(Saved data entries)
━━━━━━━━━━━━━━━━━━━━

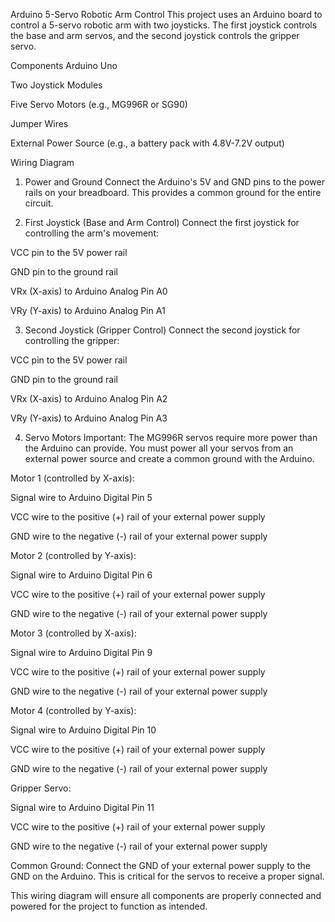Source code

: Arduino 5-Servo Robotic Arm Control
This project uses an Arduino board to control a 5-servo robotic arm with two joysticks. The first joystick controls the base and arm servos, and the second joystick controls the gripper servo.

Components
Arduino Uno

Two Joystick Modules

Five Servo Motors (e.g., MG996R or SG90)

Jumper Wires

External Power Source (e.g., a battery pack with 4.8V-7.2V output)

Wiring Diagram
1. Power and Ground
Connect the Arduino's 5V and GND pins to the power rails on your breadboard. This provides a common ground for the entire circuit.

2. First Joystick (Base and Arm Control)
Connect the first joystick for controlling the arm's movement:

VCC pin to the 5V power rail

GND pin to the ground rail

VRx (X-axis) to Arduino Analog Pin A0

VRy (Y-axis) to Arduino Analog Pin A1

3. Second Joystick (Gripper Control)
Connect the second joystick for controlling the gripper:

VCC pin to the 5V power rail

GND pin to the ground rail

VRx (X-axis) to Arduino Analog Pin A2

VRy (Y-axis) to Arduino Analog Pin A3

4. Servo Motors
Important: The MG996R servos require more power than the Arduino can provide. You must power all your servos from an external power source and create a common ground with the Arduino.

Motor 1 (controlled by X-axis):

Signal wire to Arduino Digital Pin 5

VCC wire to the positive (+) rail of your external power supply

GND wire to the negative (-) rail of your external power supply

Motor 2 (controlled by Y-axis):

Signal wire to Arduino Digital Pin 6

VCC wire to the positive (+) rail of your external power supply

GND wire to the negative (-) rail of your external power supply

Motor 3 (controlled by X-axis):

Signal wire to Arduino Digital Pin 9

VCC wire to the positive (+) rail of your external power supply

GND wire to the negative (-) rail of your external power supply

Motor 4 (controlled by Y-axis):

Signal wire to Arduino Digital Pin 10

VCC wire to the positive (+) rail of your external power supply

GND wire to the negative (-) rail of your external power supply

Gripper Servo:

Signal wire to Arduino Digital Pin 11

VCC wire to the positive (+) rail of your external power supply

GND wire to the negative (-) rail of your external power supply

Common Ground: Connect the GND of your external power supply to the GND on the Arduino. This is critical for the servos to receive a proper signal.

This wiring diagram will ensure all components are properly connected and powered for the project to function as intended.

━━━━━━━━━━━━━━━━━━━━

Lines that contain "axis" are the result; find them in the entries above and copy each one.

VRx (X-axis) to Arduino Analog Pin A0
VRy (Y-axis) to Arduino Analog Pin A1
VRx (X-axis) to Arduino Analog Pin A2
VRy (Y-axis) to Arduino Analog Pin A3
Motor 1 (controlled by X-axis):
Motor 2 (controlled by Y-axis):
Motor 3 (controlled by X-axis):
Motor 4 (controlled by Y-axis):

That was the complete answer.